(Task brief): Look through the data below. Show each line where the string "giunto" occurs.

(Stored data entries)
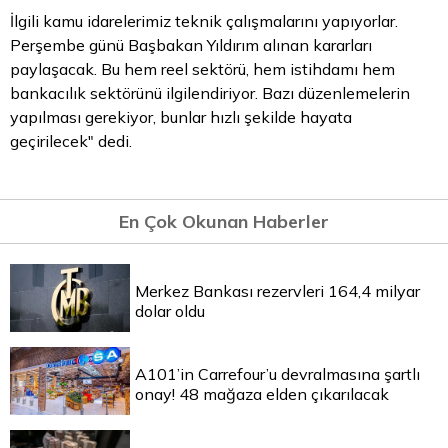
İlgili kamu idarelerimiz teknik çalışmalarını yapıyorlar.
Perşembe günü Başbakan Yıldırım alınan kararları
paylaşacak. Bu hem reel sektörü, hem istihdamı hem
bankacılık sektörünü ilgilendiriyor. Bazı düzenlemelerin
yapılması gerekiyor, bunlar hızlı şekilde hayata
geçirilecek" dedi.
En Çok Okunan Haberler
Merkez Bankası rezervleri 164,4 milyar
dolar oldu
A101’in Carrefour’u devralmasına şartlı
onay! 48 mağaza elden çıkarılacak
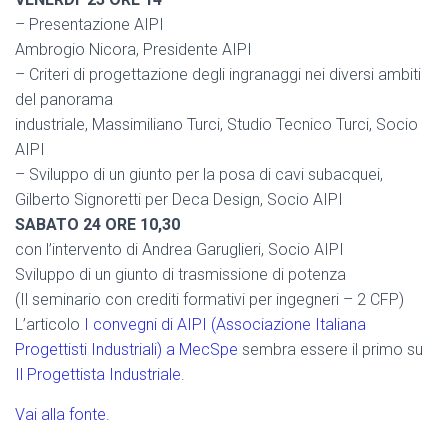
– Presentazione AIPI
Ambrogio Nicora, Presidente AIPI
– Criteri di progettazione degli ingranaggi nei diversi ambiti
del panorama
industriale, Massimiliano Turci, Studio Tecnico Turci, Socio
AIPI
– Sviluppo di un giunto per la posa di cavi subacquei,
Gilberto Signoretti per Deca Design, Socio AIPI
SABATO 24 ORE 10,30
con l’intervento di Andrea Garuglieri, Socio AIPI
Sviluppo di un giunto di trasmissione di potenza
(Il seminario con crediti formativi per ingegneri – 2 CFP)
L’articolo
I convegni di AIPI (Associazione Italiana
Progettisti Industriali) a MecSpe
sembra essere il primo su
Il Progettista Industriale
.
Vai alla fonte.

(Result of the exercise):
– Sviluppo di un giunto per la posa di cavi subacquei,
Sviluppo di un giunto di trasmissione di potenza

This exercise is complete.